## About this exercise
All of the data should be copied exactly, with the pictures left out.

## Task inputs
· · · · ·

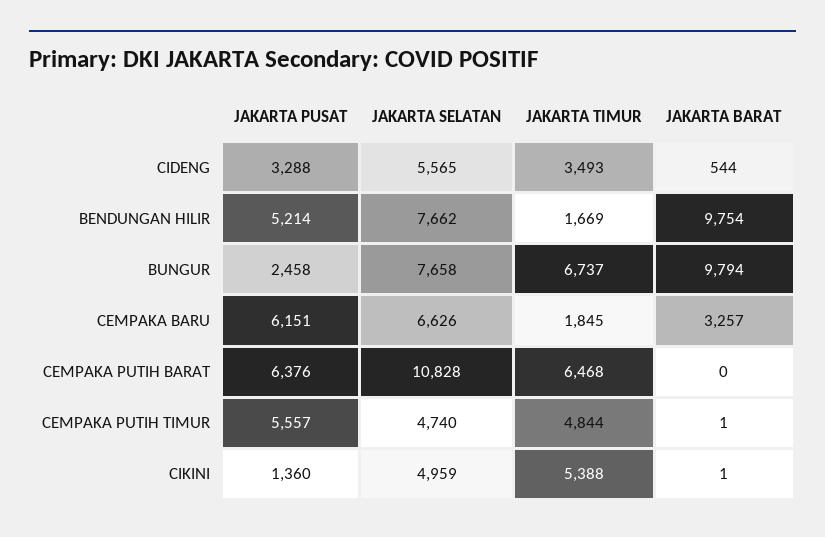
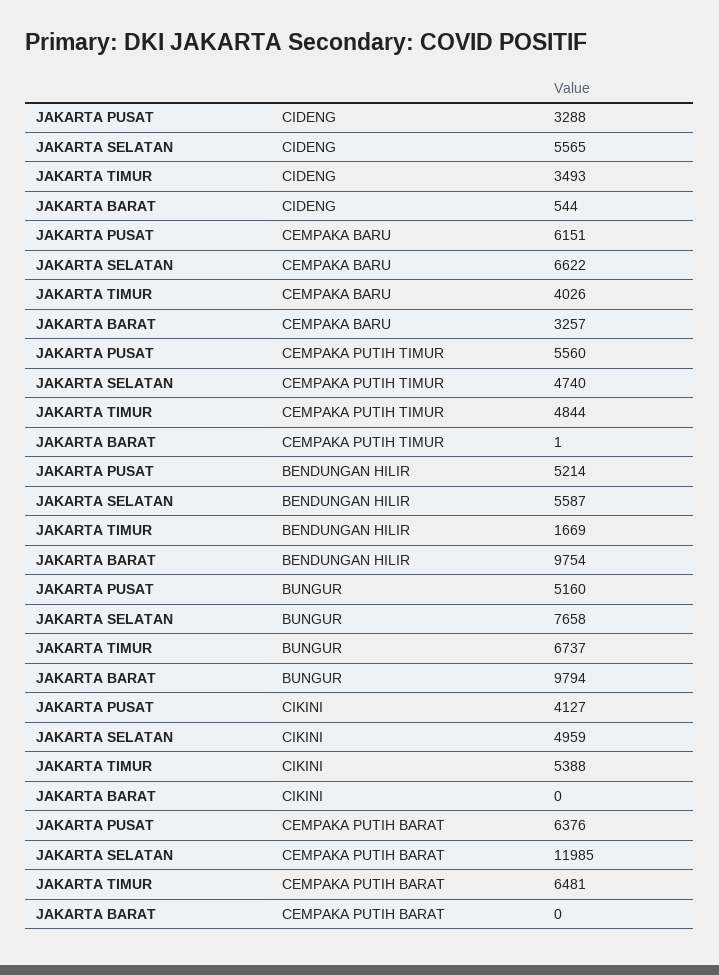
JAKARTA SELATAN, BENDUNGAN HILIR: 7662 -> 5587
JAKARTA PUSAT, BUNGUR: 2458 -> 5160
JAKARTA SELATAN, CEMPAKA BARU: 6626 -> 6622
JAKARTA TIMUR, CEMPAKA BARU: 1845 -> 4026
JAKARTA SELATAN, CEMPAKA PUTIH BARAT: 10828 -> 11985
JAKARTA TIMUR, CEMPAKA PUTIH BARAT: 6468 -> 6481
JAKARTA PUSAT, CEMPAKA PUTIH TIMUR: 5557 -> 5560
JAKARTA PUSAT, CIKINI: 1360 -> 4127
JAKARTA BARAT, CIKINI: 1 -> 0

· · · · ·

## Solution below
JAKARTA SELATAN, BENDUNGAN HILIR: 7662 -> 5587
JAKARTA PUSAT, BUNGUR: 2458 -> 5160
JAKARTA SELATAN, CEMPAKA BARU: 6626 -> 6622
JAKARTA TIMUR, CEMPAKA BARU: 1845 -> 4026
JAKARTA SELATAN, CEMPAKA PUTIH BARAT: 10828 -> 11985
JAKARTA TIMUR, CEMPAKA PUTIH BARAT: 6468 -> 6481
JAKARTA PUSAT, CEMPAKA PUTIH TIMUR: 5557 -> 5560
JAKARTA PUSAT, CIKINI: 1360 -> 4127
JAKARTA BARAT, CIKINI: 1 -> 0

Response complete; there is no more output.